Appoint a “heat czar” to advocate for and advance policies to protect low-income communities from the heat - literally the hot seat amirite? 🙄
Provide protective gear for those working outdoors. For example, sun-protecting shirts and baseball caps or cooling compresses, kept damp and frozen in a cooler.
Let workers decide on when to make the call to not work in the heat. Everyone’s body responds differently to the heat.
Capture all that solar energy and direct it to the electric grid.
Provide government incentives or encourage private investment in tech like “Cool Pavements” that reflect light and lower urban heat island effects.

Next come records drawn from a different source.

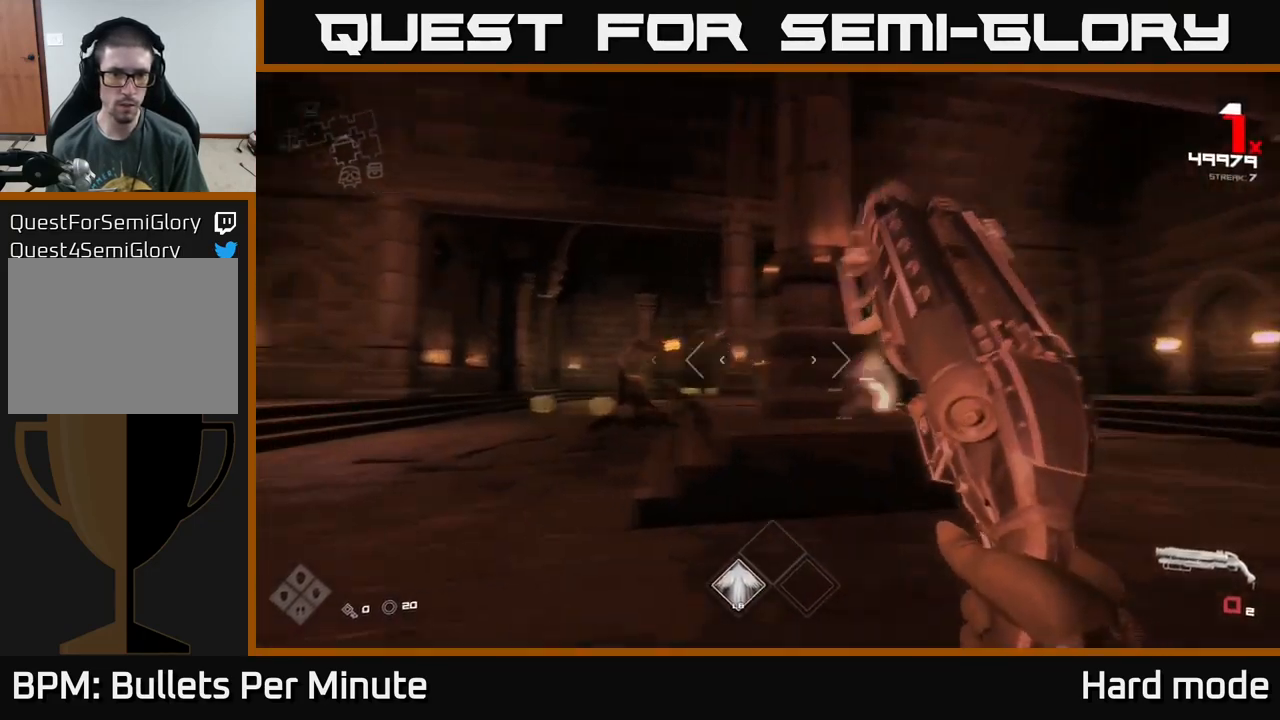
{"buttons": ["R1"], "left_stick": "down", "right_stick": "center", "events": [[67, "left_stick", "center"], [83, "right_stick", "center"], [133, "R1", "down"], [200, "left_stick", "down"], [250, "R1", "up"], [450, "R1", "down"]]}
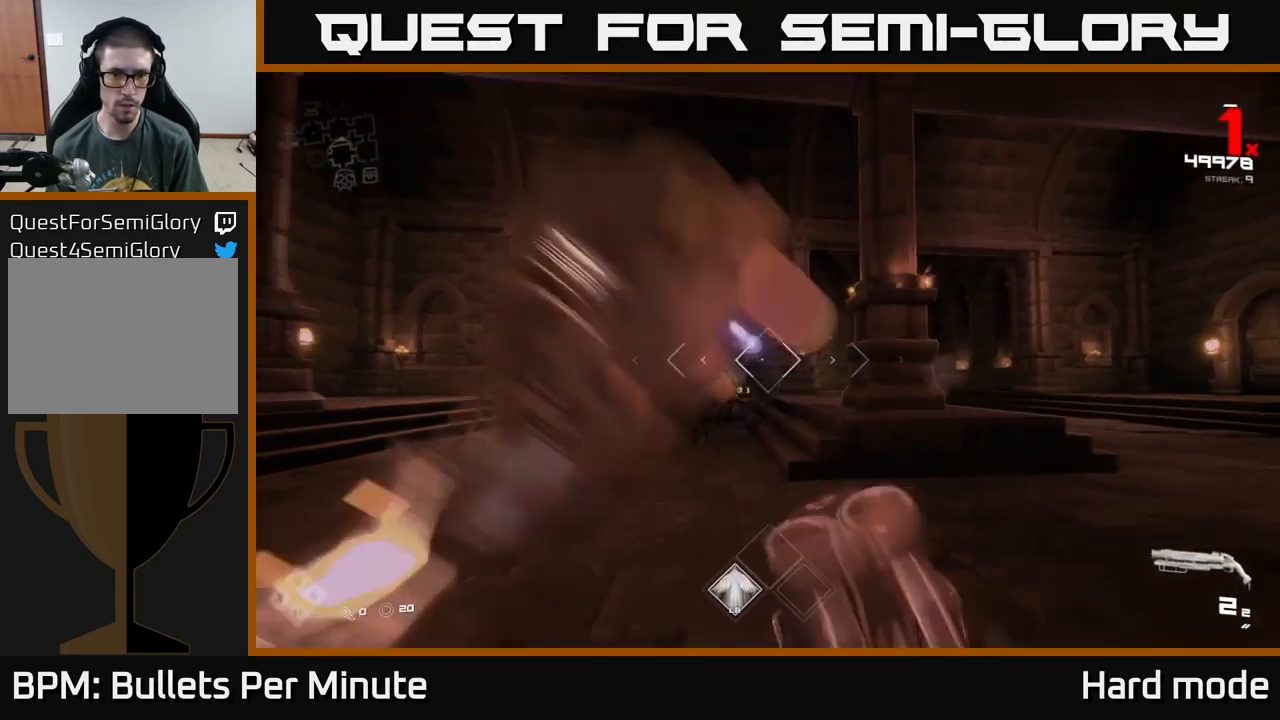
{"buttons": [], "left_stick": "down-left", "right_stick": "center", "events": [[50, "left_stick", "center"], [83, "R1", "up"], [183, "left_stick", "left"], [233, "left_stick", "up-left"], [333, "R2", "down"], [433, "R2", "up"], [433, "left_stick", "down-left"]]}
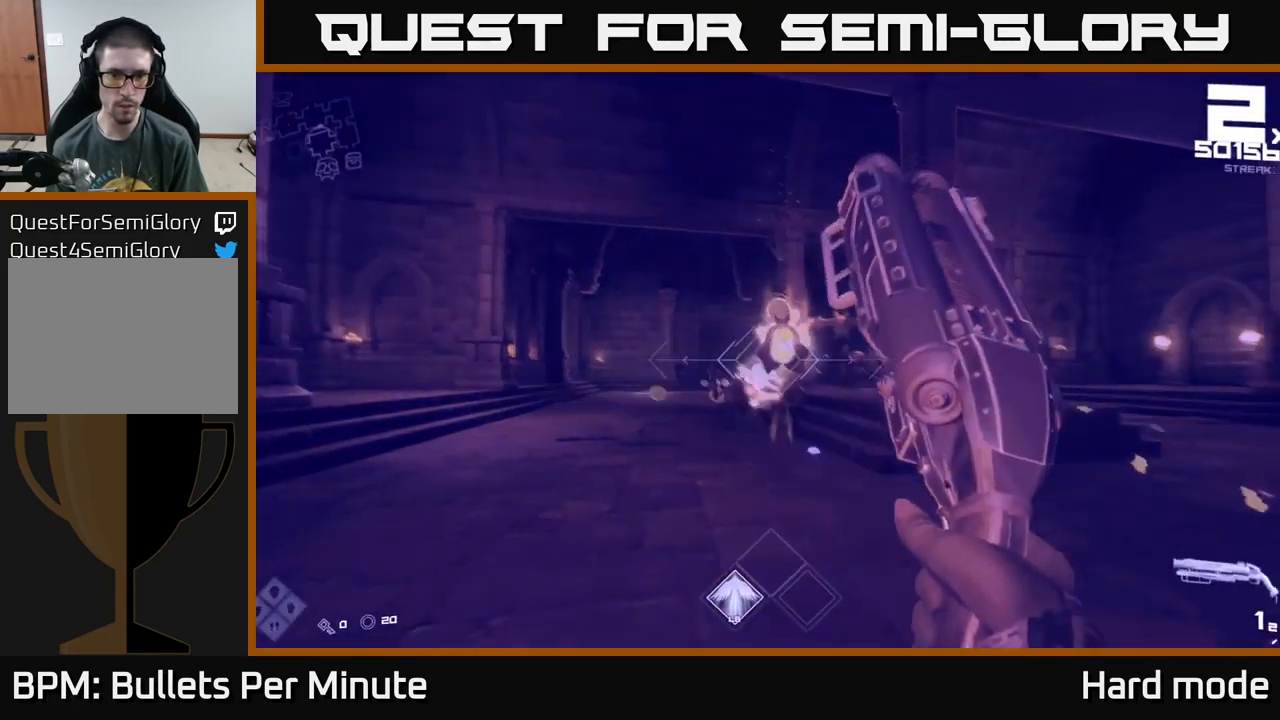
{"buttons": ["R2"], "left_stick": "down-left", "right_stick": "center", "events": [[33, "left_stick", "center"], [33, "right_stick", "down-right"], [100, "right_stick", "center"], [117, "R2", "down"], [117, "left_stick", "left"], [250, "R2", "up"], [300, "left_stick", "center"], [317, "right_stick", "right"], [433, "left_stick", "down-left"], [433, "right_stick", "center"], [500, "R2", "down"]]}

🎧 Now Playing on the UnfairNation Podcast
🕺🏽 Friends
Sharing a job opportunity with the great team at Handoff and ideas42!
✈️ Catch Me If You Can
Texas | Aug. 6-7
Phoenix, AZ | Aug. 8-10
📅 Reading & Watching
You Have the Right to Remain Innocent by James Duane
🙌🏽 FairNation
At a time when Black women were being offered subpar roles on television, Nichelle Nichols was one of the first to play a competent professional in a leading role irrespective of gender or race. After playing Lt. Uhura on Star Trek she joined NASA to recruit women and minorities as astronauts. Unsurprisingly, one year later NASA graduated its first class of female astronauts.
Honorable mention to Bill Russell who also passed this week.
Rest in peace and power.
Learn from the mistakes of others. You can never live long enough to make them all yourself.